My blood turns cold, as if someone has walked over my grave. Sila is not the one in danger tonight. I am.
They charge through the space, Sila’s journals tumbling to the floor. I free my legs before the first of them reaches me. He grabs for me, seizing my bruised arm. I cry out as he twists it, dragging me closer to him. I kick out, and I scream, and I refuse to go quietly.
“Help me grab her,” the first assailant calls to the other. “Hold her— Fuck !”
My heel connects with his face in a crunch of bone.
He holds on in spite of it and the second Lightkeeper joins him.
He tries to grab me, which is awkward for him because I am entirely naked, exactly as Sila had left me.
I scratch at him with my free hand, rough-edged nails digging into the flesh of his arm.
I try to twist away to the other side of the bed and the second Lightkeeper grabs my flailing legs.
I catch him under the chin for his troubles.
He holds me down as I thrash, unwilling to give me up.
I’m dragged back and the first Lightkeeper with the broken nose grabs for my arms. I catch his cheek with my nails, a hair's breadth away from his eyes. He cries out, but it doesn’t take him long to try again, and my limbs are already weary.
I do not have Sila’s ability to recover so well.
His hands close around my arms and twist them behind my back painfully.
“Fuck,” he says, breathless, as he presses his knee into my back.
“Be easier if we could just kill her,” says the one holding my legs.
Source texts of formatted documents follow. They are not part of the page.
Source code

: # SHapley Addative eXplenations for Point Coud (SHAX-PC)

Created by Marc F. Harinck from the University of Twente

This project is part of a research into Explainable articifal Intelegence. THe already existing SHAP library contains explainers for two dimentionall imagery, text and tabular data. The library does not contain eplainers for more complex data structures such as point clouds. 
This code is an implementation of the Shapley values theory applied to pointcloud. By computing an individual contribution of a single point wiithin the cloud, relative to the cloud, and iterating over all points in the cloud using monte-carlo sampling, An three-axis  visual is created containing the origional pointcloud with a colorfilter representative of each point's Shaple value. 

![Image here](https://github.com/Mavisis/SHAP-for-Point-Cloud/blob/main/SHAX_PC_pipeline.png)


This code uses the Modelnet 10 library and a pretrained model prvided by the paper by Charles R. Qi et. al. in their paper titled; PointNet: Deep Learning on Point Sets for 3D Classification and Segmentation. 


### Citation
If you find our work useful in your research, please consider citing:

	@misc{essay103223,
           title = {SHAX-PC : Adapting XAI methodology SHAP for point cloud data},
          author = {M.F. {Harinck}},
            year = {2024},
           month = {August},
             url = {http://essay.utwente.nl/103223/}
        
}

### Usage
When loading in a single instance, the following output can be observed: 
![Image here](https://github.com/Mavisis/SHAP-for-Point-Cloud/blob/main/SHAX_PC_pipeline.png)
He says it like I have been the one to ruin his evening.
“We could call it an accident,” the other replies, leaning in.
“Fuck you,” I spit back.
He sneers at me.
“Where the fuck is Beryl?” hisses the other.
“Here,” comes a woman’s voice, short of breath. Lantern light blooms across the room. I recognise her face. Mousy brown hair and pale grey eyes set in a hard, mean face. A water mage, and another of my sister's peers.
“You’ll need to pacify her,” says the first one, the one with a broken nose. He sounds a bit nasal. Good.
“I can see that,” she says, dry. “Get out of the way.”
Broken Nose lets my arms free and I twist, snarling and reaching for whoever is closest. Beryl moves swiftly and within seconds my limbs turn as light as air. All the fight goes out of my body. My mind struggles as sedation magic coats my thoughts, leaving them soft and syrupy.
“Lively, isn’t she?” Beryl says.
I push through the sedation. “Fuck. You.” It’s a little slurred, my tongue growing heavy.
My body goes entirely limp, my thoughts drifting like an angry, futile storm over an indifferent mountain.
I catch Beryl’s expression, an unsubtle sneer as she looks me over.
Casts her eyes over the bed and discarded clothes.
I manage nothing more than a small growl. Entirely ineffective.
“Wrap her up so she’s decent and let’s get her out of here. I’ve had enough of Librarians for one day.”
The two Lightkeepers jump to her command, pinning my arms to my sides and wrapping me in Sila’s silken bedsheets. They still smell of her, of us. I am tossed over a shoulder like nothing more than a sack of grain.
The hallway is littered with the injured and dead as we pass.
There is the occasional muffled noise or abrupt movement.
I try to keep my eyes open. I feel the curse shift, and my thoughts clear somewhat.
My eyelids don’t feel quite so heavy. Even the curse is sedated by the mage, a pale image of itself.
My thoughts are still slow, drifting, but one burns through, bright as a flame. I need to stay alive long enough for Sila to find me.
Because I have no doubt that when Sila returns to find her bed empty and bloody, she will come for me.